South Park Censored.... again!

You may remember that Comedy Central pulled a March rerun of a "South Park" episode that mocked Scientologists. Well, this time thy have decided to censor a two-part episode of South Park called "Cartoon Wars" which featured a depiction of Mohammed.
This is how they offically explained their decision:
Comedy Central's belief in the First Amendment has not wavered, despite our decision not to air an image of Muhammad. Our decision was made not to mute the voices of Trey and Matt or because we value one religion over any other. This decision was based solely on concern for public safety in light of recent world events.
With the power of freedom of speech and expression also comes the obligation to use that power in a responsible way. Much as we wish it weren't the case, times have changed and, as witnessed by the intense and deadly reaction to the publication of the Danish cartoons, decisions cannot be made in a vacuum without considering what impact they may have on innocent individuals around the globe.
So clearly, Comedy Central is using the "responsibility" card. Well, given what we know of how the whole mess with the Danish Cartoons started, I don't think anyone would have been noticed if they had not made a big deal of it. No one in the Islamic world at least. Those who watch "South Central" are unlikely to be those who get offended by a depiction of Mohammed.
Secondly, the Muslim community in the US is not very large compared to that of Europe (which means that it would probably be futile for the Islamist radicals to try to gain American muslims by stirring public outrage and disorder. It didn't even work in Europe).
Besides it is not like the image of the US can get any worse than it is in the Muslim world.

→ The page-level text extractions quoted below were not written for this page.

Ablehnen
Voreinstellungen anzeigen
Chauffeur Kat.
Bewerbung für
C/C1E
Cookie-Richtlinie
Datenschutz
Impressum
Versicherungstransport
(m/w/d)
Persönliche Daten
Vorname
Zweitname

Finally, the chances are that the reasons why Comedy Central, Border's Books, or the world's media organizations censor a satirical cartoon have more to do with business interests than 'public safety', (mking money is theur business after all, and there is nothing wrong with that) and so I agree with Matt Stone and Trey Parker (the creators of South Park) and with TigerHawk that using freedom of speech to defend their decision is hypocritical and dishonest.